# What is "low light" for pothos?



## SamuraiSid

Pothos is describes as having a low light requirement. Im currently living in a small basement suite, with one tiny window, and we live in a valley. There is no direct sunlight. I have a floor lamp in the living room that is on when Im awake. Is this enough light for pothos?

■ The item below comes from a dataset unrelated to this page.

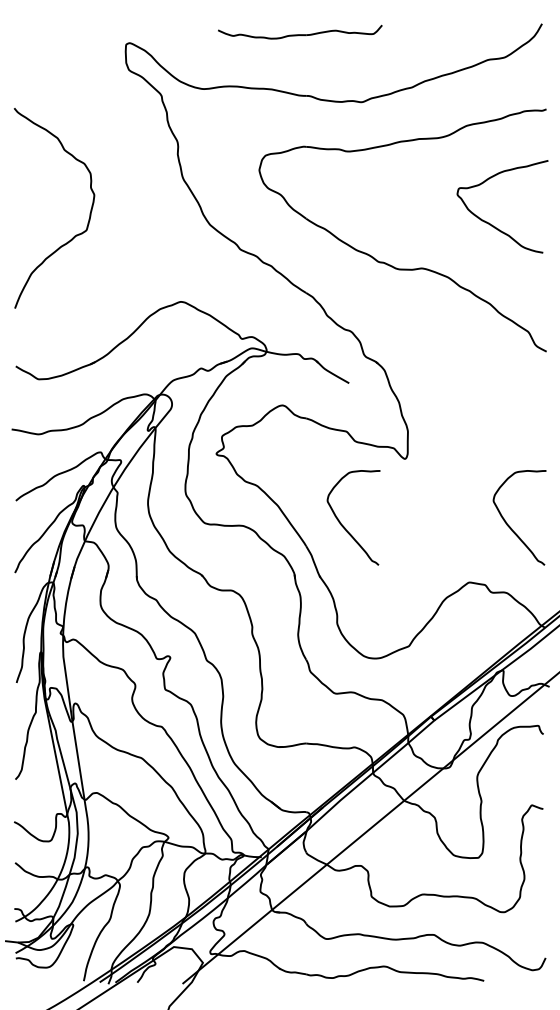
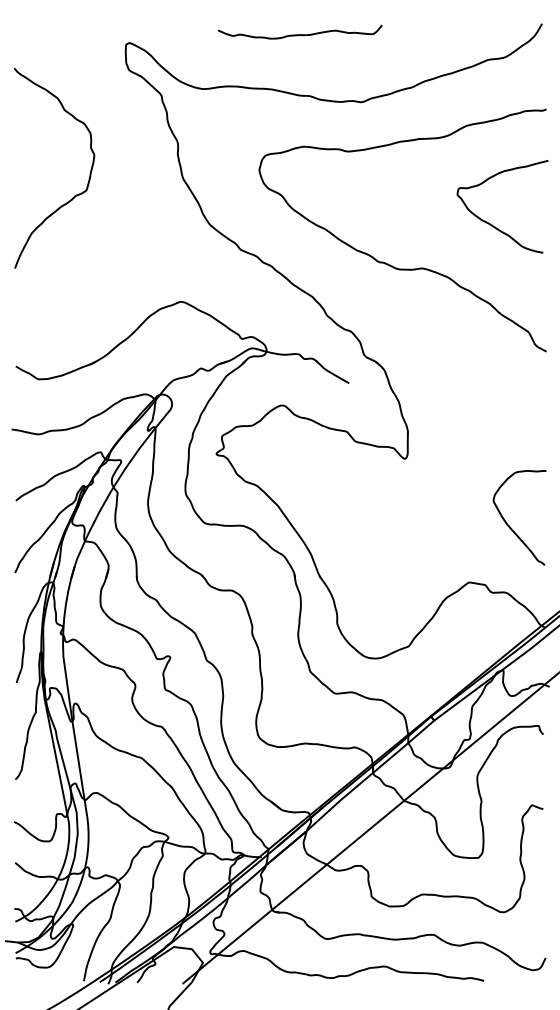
curve at (74, 235) position: (74, 235) -> (74, 195)
curve at (344, 526): present -> none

Can someone explain exactly what is meant by low light? If I have to, I will buy a special bulb to grow live plants, but Id rather not, as I want to incorporate pothos in my Emp scorp enclosure once I've got the hang of isopods and live plants.

thanks.


----------



## Shrike

SamuraiSid said:


> Pothos is describes as having a low light requirement. Im currently living in a small basement suite, with one tiny window, and we live in a valley. There is no direct sunlight. I have a floor lamp in the living room that is on when Im awake. Is this enough light for pothos?
> 
> Can someone explain exactly what is meant by low light? If I have to, I will buy a special bulb to grow live plants, but Id rather not, as I want to incorporate pothos in my Emp scorp enclosure once I've got the hang of isopods and live plants.
> 
> thanks.


I would describe ideal lighting as bright, indirect light.  I have a Pothos that thrives near a window that receives no direct sunlight, just light filtered through the blinds.


----------



## hamhock 74

I put a pothos clipping in my P. regalis enclosure a week ago, the only light source is overhead room lighting and its doing well so far


----------



## SamuraiSid

Thanks for the hasty reply.

my wife tells me its pretty darn cheap, so Ill be making my attempt and hopefulyl wont kill it.


----------



## Prometheus

Pothos are the only plant my wife can't kill with her black thumb. I have a few in so
e of my enclosures and they receive very little indirect sunlight and a little old fashion bulb light when I enter my T area, and they are growing fine.


----------



## SEB

800 ft candles.


----------



## SamuraiSid

quick question,

i currently have 2 pothos clippings in a cup with 2 inch of water. The nubs that will become roots are submerged. Is that all I have to do to get them to root, or do I have to provide something else? Its only been about a week.


----------



## hamhock 74

That's all I did for mine, I think mine took somewere close to 2 weeks for roots to develop. I can't remember the exact amount of time it took.


----------



## SamuraiSid

thanks very much, hamhock!!!


----------